Exercise requirements ::
**1.** Answer these about the mussels recipe:
(a) For how many minutes is the bacon fried?
(b) What is fried in a separate pan?
(c) For how long are the mussels cooked once the lid is on?
**2.** Write the next part of the mussels-in-cider recipe, starting after its final step.

Given text ::
Mussels in Cider with Smoked Bacon


A Cornish twist on a French classic - make sure you have lots of crusty bread to mop the scrumptious cider sauce!


1. Heat the butter in a pan large enough to easily fit the mussels, then fry the bacon for 4 mins, turning occasionally until it starts becoming crisp.

2. Throw in the shallots and thyme leaves and mustard, then cook for 1 min until softened. In a separate pan, fry the chilli and onion, then leave to cool.

3. Turn the heat up to maximum and add the mussels to the pan, then pour over the cider.

4. Place the lid on the pan, give it a good shake, then cook the mussels for 5 to 7 minutes, shaking the pan occasionally, until all the mussels have opened - discard any that have not opened.

Data records ::

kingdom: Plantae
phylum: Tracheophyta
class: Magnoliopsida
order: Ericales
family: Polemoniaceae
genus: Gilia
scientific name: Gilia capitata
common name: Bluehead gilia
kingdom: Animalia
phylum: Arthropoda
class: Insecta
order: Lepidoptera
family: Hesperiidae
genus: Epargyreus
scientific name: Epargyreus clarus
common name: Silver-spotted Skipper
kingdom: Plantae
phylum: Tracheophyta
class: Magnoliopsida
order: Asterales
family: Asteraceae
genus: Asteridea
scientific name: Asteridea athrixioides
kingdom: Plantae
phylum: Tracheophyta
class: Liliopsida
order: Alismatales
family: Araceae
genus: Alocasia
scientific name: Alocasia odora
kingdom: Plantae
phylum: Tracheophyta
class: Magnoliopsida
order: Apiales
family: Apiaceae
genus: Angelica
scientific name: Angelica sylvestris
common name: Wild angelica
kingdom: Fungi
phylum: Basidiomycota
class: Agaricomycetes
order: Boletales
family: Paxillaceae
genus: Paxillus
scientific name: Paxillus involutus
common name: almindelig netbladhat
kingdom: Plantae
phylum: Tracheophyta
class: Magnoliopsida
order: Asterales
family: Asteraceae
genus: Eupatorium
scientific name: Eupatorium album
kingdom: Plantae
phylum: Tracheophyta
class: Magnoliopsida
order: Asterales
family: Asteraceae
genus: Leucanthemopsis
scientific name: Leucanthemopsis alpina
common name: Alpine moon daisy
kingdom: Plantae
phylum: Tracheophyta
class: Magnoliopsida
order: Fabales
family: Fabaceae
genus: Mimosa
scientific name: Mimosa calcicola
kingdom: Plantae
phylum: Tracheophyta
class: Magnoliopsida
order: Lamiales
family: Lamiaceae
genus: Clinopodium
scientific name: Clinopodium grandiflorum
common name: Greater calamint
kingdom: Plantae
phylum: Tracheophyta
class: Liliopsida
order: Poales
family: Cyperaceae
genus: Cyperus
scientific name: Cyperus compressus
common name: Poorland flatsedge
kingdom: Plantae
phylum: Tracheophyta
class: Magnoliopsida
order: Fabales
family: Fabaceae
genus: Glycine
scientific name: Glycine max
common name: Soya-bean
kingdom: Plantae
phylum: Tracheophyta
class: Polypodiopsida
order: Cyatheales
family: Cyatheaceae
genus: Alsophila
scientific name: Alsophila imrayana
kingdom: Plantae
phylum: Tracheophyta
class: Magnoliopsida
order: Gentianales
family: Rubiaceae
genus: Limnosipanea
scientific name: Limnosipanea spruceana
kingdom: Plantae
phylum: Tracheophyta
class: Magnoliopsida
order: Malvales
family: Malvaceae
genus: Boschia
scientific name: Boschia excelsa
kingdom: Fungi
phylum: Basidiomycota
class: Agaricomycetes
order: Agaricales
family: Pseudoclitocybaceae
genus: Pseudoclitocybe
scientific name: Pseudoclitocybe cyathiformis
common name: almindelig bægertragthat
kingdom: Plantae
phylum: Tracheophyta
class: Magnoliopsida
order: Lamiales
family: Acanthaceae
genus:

Response list ::
**1.**
(a) 4 minutes
(b) The chilli and onion
(c) 5 to 7 minutes

**2.**
5. Use a slotted spoon to scoop the mussels into bowls and place the pan back on the heat. Bring the juices to the boil and stir in the creme fraiche, if using.

6. Pour the sauce over the mussels, then sprinkle over the onions and chilli, and a little seaweed if you wish.

7. Slice some crusty bread and enjoy!




  • Author: The Cornish Fishmonger
  • Cook time:
  • Total time:
  • Serves: 4


  • 25g butter
  • 10 rashers smoked bacon, chopped into 1cm pieces
  • 4 shallots, finely sliced
  • 1 tsp wholegrain mustard
  • 1 small bunch thyme
  • 1 onion
  • 1 chilli,deseeded
  • 2kg mussels, cleaned
  • 300ml apple cider
  • 4 tbsp creme fraiche (optional)
  • 1 handful of fresh seaweed (optional)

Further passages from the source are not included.